= 本文 =
──────
Segwitのソフトフォークは、Segwitを採用するかどうか個人の決定にまかせていて、このガイドはSegwitを採用したい人、採用したくない人向けに両者に向けて書かれている。

ソフトフォークのアクティベーションに十分なマイナーの同意が得られたら、Segwitはアクティベーションされ、ユーザはsegregated witnessesなトランザクションを作ることができるようになる。Segwitのソフトフォークは一般的に使われているウォレットにとって前方・後方互換がある形で設計されており、ウォレットの開発者やユーザはそれぞれSegwitを採用するるか採用せずに今まで通りのトランザクションを作るか自由に決められる。

マイナー

このセクションはソロマイナーとマイニングプールのオペレータ向けに書かれている。プールマイナーはSegwitアップグレードするかしないかプールオペレータに問い合わせること。

2016年7月4日にアクティベートされたBIP 68/112/113と同様、BIP-9のソフトフォークのデプロイの仕組みがSegwitにも使われている。アップグレードするかしないか、アップグレードプロセスの重要な段階を理解する必要がある。

  • Started
    Segwitは2016年11月15日以降最初のretarget periodが始まる。これはアクティベートされるか、1年後までにlock-inステータスにならず失敗したと判断されるまで続く。この間、マイナーはブロックヘッダのversion bits 1 にフラグをセットすることでSegwitの新しいコンセンサスルールをサポートすることを表明することができる。
  • Locked-in
    2016ブロック内の95%のブロックがSegwitのサポートを表明すると、Segwitのソフトフォークはロックインされ、そこから2016ブロック(約2週間)後にアクティベートされる。
  • Activated
    ロックイン期間が終わると、マイナーは署名が分離されたトランザクションを含むsegwitスタイルのブロックを生成する。

アップグレードしない場合

startedフェーズでは、Segwitを採用したくない場合はBitcoin Core 0.13.1のようなSegwit互換のノードへのアップグレードをせずSegiwtのversion bits 1にフラグをセットするのを避ける。

もしソフトフォークがlocked-inフェーズに入ったら、すぐにアップグレードする必要は無いがノードのアップグレードを推奨する。Segwitのソフトフォークはsegwitスタイルのブロックの生成を強制するものではないので、今まで通りのブロックの生成を継続することができる。しかし、他のマイナー達の支持によりステータスがactivatedになると、あなたは有効と判断しているブロックもsegwitを支持する各ノードはリジェクトし、あなたの作ったブロックは無効であると判断される。

そのためsegwitがlocked-inになった後は、フルノードをBitcoin Core 0.13.1にアップグレードするか、後述するフルノードをアップグレードしない場合に記載されているようにsegwitのフィルタとしてBitcoin 0.13.1もしくはそれ以降のバージョンを使用することを推奨する。
──────
= 練習問題 =
[a] Segwitについての本文によると、Segwitのソフトフォークがロックインされるには、2016ブロック内の何%のブロックがサポートを表明する必要があるか。
[b] Segwitについての本文から、「Segwitのソフトフォークは、Segw」で始まり「ペレータに問い合わせること。」で終わる部分を一字一句変えずに書き出しなさい。
[c] Segwitについての本文の最後の文に続けて、その先を書き進めなさい。

(保存済みの行)
──────
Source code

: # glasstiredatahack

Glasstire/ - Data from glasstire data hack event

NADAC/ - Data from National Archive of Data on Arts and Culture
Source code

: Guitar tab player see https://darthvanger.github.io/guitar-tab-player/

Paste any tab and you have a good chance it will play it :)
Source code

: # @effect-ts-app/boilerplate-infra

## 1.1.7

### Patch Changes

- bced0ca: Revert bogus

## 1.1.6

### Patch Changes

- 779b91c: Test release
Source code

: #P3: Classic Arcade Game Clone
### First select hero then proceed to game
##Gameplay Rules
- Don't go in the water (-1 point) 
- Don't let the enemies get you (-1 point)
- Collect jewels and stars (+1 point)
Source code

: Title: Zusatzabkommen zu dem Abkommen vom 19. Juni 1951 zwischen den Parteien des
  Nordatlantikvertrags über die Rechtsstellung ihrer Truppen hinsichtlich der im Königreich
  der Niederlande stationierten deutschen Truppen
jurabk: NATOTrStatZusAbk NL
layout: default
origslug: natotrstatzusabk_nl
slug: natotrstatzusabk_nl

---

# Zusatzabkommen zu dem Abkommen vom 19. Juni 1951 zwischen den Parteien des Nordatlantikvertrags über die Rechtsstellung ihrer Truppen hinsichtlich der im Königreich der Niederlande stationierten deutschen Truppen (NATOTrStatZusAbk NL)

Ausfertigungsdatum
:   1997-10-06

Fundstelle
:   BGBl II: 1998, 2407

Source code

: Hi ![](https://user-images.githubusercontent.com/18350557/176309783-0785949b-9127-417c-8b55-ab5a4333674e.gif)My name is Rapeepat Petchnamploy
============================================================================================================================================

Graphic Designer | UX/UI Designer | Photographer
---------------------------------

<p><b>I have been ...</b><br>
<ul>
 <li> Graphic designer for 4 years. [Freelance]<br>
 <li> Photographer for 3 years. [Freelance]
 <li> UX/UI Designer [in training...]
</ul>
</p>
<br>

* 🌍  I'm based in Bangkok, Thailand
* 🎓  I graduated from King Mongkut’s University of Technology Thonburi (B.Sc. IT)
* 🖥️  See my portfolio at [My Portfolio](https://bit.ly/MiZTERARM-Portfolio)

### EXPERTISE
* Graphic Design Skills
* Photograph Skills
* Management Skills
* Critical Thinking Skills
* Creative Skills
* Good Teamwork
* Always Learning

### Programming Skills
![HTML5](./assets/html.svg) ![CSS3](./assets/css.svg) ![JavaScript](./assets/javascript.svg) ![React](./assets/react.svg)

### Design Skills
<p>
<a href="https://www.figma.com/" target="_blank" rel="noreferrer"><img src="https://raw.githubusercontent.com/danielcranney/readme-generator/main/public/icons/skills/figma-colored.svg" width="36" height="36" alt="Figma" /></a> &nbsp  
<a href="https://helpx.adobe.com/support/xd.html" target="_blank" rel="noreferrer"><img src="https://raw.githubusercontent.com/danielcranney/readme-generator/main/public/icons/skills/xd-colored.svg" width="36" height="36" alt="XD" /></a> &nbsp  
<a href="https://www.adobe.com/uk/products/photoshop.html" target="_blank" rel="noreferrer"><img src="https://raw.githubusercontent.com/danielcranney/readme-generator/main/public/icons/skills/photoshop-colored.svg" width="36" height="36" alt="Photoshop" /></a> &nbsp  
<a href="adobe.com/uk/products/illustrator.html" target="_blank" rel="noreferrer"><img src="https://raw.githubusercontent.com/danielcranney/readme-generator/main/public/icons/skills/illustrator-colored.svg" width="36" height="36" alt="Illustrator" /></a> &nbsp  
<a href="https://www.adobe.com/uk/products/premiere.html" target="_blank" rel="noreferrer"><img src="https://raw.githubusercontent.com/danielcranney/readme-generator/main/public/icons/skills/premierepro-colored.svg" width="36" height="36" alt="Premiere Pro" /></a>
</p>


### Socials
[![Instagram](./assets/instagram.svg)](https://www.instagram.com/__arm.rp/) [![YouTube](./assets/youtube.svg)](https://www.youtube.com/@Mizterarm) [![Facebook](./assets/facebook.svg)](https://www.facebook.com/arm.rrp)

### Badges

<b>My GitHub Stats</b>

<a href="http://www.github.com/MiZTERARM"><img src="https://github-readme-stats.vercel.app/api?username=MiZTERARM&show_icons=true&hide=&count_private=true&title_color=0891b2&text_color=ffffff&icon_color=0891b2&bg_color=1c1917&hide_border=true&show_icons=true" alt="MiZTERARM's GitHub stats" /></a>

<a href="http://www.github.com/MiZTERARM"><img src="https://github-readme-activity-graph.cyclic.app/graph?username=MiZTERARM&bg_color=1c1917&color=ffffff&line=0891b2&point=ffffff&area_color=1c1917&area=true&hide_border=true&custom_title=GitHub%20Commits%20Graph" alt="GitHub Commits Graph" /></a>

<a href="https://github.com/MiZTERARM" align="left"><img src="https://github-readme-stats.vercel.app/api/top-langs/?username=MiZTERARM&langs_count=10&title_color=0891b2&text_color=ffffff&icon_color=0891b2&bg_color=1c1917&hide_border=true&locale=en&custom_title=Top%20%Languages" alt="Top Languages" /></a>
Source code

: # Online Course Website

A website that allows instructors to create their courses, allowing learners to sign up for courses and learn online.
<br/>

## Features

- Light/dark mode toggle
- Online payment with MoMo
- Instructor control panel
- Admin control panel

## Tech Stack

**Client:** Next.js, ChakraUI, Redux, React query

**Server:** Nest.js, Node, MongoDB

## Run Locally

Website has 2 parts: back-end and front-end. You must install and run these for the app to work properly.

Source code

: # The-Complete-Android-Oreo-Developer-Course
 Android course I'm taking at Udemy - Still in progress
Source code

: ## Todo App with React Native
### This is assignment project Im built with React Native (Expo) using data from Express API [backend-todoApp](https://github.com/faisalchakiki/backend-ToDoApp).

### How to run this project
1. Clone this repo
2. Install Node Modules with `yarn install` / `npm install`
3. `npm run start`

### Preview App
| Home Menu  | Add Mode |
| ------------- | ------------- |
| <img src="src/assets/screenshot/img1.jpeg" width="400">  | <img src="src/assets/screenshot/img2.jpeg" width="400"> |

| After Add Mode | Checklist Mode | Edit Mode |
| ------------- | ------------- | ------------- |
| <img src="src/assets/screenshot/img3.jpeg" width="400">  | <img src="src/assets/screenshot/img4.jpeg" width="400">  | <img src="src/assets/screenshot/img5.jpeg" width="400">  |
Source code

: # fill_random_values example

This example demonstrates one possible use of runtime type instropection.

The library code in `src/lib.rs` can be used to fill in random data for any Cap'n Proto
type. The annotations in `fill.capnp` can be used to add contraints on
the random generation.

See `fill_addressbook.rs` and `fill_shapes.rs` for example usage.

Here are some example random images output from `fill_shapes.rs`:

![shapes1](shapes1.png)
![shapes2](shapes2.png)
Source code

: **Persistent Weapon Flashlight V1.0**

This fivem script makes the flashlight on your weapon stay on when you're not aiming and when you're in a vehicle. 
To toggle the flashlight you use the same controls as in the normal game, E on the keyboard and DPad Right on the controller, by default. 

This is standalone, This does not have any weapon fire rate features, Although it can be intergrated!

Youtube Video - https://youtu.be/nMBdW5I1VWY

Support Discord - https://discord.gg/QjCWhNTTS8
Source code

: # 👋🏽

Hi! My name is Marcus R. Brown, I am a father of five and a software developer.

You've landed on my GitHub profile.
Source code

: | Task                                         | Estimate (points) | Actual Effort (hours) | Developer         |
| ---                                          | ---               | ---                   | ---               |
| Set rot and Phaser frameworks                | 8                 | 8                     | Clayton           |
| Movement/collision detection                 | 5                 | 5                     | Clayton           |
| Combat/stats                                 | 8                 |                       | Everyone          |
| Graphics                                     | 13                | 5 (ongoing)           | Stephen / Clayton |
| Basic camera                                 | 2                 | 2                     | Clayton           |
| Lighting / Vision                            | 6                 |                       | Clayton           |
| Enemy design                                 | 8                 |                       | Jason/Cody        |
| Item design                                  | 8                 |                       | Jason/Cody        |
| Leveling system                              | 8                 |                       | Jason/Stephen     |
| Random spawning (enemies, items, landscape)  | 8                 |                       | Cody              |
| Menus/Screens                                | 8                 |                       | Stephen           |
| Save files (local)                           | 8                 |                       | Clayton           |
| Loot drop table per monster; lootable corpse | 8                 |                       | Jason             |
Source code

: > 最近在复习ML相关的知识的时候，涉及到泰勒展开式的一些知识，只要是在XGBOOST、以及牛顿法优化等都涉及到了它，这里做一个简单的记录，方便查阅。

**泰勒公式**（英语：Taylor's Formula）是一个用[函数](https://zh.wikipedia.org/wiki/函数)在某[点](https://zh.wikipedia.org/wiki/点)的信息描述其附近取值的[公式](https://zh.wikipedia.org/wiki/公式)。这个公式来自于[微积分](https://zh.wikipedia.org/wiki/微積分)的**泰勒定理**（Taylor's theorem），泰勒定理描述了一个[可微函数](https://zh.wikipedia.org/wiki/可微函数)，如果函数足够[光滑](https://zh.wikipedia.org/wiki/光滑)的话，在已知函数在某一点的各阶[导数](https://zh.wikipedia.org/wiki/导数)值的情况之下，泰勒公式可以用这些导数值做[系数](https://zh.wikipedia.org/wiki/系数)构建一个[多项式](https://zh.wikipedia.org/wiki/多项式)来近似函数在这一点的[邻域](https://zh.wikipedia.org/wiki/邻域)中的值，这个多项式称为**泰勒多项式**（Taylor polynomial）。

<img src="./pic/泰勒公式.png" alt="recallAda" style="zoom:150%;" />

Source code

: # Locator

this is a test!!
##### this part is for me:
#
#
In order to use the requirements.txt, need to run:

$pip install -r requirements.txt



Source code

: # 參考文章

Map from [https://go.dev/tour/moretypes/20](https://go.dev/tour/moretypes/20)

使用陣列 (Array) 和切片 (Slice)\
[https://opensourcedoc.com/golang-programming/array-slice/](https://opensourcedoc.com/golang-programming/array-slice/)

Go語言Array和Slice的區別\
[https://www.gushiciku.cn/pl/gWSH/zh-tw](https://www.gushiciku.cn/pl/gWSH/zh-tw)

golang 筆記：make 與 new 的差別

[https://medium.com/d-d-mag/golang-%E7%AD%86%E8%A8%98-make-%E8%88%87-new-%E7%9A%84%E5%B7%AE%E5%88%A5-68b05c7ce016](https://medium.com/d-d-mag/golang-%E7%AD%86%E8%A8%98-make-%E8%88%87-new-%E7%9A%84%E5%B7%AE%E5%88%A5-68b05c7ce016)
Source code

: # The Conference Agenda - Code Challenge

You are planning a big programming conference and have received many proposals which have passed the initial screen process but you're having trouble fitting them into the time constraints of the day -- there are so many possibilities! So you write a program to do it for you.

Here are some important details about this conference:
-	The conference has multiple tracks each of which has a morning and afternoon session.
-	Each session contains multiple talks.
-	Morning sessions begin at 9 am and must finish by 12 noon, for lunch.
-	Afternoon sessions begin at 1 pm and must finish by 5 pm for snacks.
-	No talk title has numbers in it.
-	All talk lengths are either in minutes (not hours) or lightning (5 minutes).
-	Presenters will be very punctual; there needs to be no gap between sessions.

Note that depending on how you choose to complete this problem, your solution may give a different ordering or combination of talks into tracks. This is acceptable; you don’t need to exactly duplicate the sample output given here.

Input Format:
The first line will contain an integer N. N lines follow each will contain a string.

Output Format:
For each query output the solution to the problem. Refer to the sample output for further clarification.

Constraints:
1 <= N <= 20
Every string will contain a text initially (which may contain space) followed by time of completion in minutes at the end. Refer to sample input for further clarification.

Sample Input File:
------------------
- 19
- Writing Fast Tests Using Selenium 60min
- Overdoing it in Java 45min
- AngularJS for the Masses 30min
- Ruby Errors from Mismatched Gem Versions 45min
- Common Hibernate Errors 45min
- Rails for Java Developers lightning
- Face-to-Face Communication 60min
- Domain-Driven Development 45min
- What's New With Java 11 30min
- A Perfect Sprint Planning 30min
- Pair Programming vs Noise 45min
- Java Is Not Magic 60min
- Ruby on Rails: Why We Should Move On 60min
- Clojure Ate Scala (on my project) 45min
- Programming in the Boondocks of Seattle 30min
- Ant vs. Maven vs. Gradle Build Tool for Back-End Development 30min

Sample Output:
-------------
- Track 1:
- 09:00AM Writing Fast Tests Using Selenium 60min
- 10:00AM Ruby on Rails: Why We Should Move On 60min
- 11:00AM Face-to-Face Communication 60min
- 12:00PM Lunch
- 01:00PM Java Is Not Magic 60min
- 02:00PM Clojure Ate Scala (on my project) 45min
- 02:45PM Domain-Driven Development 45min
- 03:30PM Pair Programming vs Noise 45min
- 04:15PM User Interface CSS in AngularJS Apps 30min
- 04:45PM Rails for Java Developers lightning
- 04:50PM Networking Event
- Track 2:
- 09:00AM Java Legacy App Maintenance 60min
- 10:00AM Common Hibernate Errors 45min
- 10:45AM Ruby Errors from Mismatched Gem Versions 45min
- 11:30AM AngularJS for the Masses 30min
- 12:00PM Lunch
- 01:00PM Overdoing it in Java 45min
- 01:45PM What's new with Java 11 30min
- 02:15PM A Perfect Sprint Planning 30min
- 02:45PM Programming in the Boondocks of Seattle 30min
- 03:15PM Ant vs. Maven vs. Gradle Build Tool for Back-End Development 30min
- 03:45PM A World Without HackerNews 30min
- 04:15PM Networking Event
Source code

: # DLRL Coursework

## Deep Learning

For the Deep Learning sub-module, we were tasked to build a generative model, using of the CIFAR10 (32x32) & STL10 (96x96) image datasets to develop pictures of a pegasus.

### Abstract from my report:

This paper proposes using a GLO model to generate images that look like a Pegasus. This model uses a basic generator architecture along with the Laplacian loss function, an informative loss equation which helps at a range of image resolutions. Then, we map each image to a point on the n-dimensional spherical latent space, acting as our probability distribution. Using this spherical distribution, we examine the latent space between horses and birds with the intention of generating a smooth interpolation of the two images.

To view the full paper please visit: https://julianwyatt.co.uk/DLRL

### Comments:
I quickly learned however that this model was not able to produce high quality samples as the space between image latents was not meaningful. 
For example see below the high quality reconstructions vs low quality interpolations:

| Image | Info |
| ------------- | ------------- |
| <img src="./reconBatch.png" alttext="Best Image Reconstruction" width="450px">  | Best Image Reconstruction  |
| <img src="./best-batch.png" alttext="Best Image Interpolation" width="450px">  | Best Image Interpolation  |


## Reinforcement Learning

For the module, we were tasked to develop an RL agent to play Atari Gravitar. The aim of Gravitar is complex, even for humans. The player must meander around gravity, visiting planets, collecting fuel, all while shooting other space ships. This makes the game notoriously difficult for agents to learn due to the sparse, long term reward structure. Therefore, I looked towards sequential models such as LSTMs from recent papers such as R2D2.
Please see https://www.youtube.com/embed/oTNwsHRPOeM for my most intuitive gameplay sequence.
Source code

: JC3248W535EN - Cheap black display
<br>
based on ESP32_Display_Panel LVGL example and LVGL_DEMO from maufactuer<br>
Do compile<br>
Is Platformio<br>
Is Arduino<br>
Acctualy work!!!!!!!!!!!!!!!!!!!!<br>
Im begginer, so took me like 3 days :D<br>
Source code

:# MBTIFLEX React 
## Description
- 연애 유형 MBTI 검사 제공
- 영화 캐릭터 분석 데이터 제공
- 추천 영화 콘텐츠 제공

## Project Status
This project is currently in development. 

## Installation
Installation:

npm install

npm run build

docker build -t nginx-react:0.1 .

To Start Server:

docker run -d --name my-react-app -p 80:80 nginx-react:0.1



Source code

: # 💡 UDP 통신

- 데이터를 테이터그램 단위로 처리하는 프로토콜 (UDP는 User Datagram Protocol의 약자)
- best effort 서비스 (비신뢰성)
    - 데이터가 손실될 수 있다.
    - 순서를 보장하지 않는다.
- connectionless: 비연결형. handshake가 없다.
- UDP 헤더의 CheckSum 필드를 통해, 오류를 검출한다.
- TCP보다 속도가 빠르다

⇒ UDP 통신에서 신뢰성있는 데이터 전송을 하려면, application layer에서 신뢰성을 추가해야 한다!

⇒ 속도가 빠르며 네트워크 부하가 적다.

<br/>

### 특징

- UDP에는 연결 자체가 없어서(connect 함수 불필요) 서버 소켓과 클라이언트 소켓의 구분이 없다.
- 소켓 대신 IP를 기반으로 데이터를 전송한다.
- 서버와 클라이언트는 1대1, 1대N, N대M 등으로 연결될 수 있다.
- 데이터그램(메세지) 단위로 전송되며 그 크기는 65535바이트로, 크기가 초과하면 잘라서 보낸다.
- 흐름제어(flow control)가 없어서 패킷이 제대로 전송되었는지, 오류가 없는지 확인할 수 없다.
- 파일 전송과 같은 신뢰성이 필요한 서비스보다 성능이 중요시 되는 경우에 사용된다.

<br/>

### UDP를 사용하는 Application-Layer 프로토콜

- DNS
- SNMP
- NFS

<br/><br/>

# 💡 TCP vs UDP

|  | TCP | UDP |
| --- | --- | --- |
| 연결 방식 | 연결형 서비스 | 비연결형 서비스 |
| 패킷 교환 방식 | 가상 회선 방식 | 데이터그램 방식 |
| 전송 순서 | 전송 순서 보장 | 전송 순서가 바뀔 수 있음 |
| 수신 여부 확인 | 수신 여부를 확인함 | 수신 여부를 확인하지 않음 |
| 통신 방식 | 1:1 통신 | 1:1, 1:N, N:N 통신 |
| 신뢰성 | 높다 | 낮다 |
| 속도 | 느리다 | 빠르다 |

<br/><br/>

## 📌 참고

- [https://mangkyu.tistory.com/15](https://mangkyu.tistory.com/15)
──────
= 解答 =
[a] 95%

[b]
Segwitのソフトフォークは、Segwitを採用するかどうか個人の決定にまかせていて、このガイドはSegwitを採用したい人、採用したくない人向けに両者に向けて書かれている。

ソフトフォークのアクティベーションに十分なマイナーの同意が得られたら、Segwitはアクティベーションされ、ユーザはsegregated witnessesなトランザクションを作ることができるようになる。Segwitのソフトフォークは一般的に使われているウォレットにとって前方・後方互換がある形で設計されており、ウォレットの開発者やユーザはそれぞれSegwitを採用するるか採用せずに今まで通りのトランザクションを作るか自由に決められる。

マイナー

このセクションはソロマイナーとマイニングプールのオペレータ向けに書かれている。プールマイナーはSegwitアップグレードするかしないかプールオペレータに問い合わせること。

[c]
アップグレードする場合

マイナーは2016年11月15日以降、BIP-9のルールに従ってSegwitのサポートを表明することができる。Segwitのサポートを表明するのは以下の作業が必要になる。

  • ブロックに含めるトランザクションの選択とブロックの構成をするのにBitcoin 0.13.1もしくはSegwit互換のフルノードにアップグレードする。
  • マイニングソフトウェアもしくはマイニングプールのソフトウェアをSegwit互換のバージョンにアップグレードする。
  • ブロックを生成する際に、BIP-9に従い、segwitのversion bits 1をセットする。

Segwitがアクティベートされると、Segwitスタイルのブロックのマイニング及びリレーができるようになる。

GetBlockTemplate (GBT)のRPCをサポートするソフトウェアは、BIP-9とBIP-145によるGBTの変更に対応するため必ずアップグレードする必要がある。

Segwitは既にtestnetではアクティベートされているため、testnetを使えば少ないハッシュレートでアップグレードしたインフラでマイニングのテストをすることができる。またBitcoin Core 0.13.1のregtestもデフォルトでSegwitをサポートしている。

ルノードユーザ

ルノードはBitcoinのコンセンサスルールに違反するブロックからユーザを保護する。Segwitのようなソフトフォークを使ったアップグレードでは、新しいルールが追加されても、アップグレードしていないノードはそのルールについて知らない。これは問題ではなく、Segwitのソフトフォークはアップグレードしていないユーザもソフトフォークの前と同じ方法で引き続きBitcoinを利用できるよう設計されている。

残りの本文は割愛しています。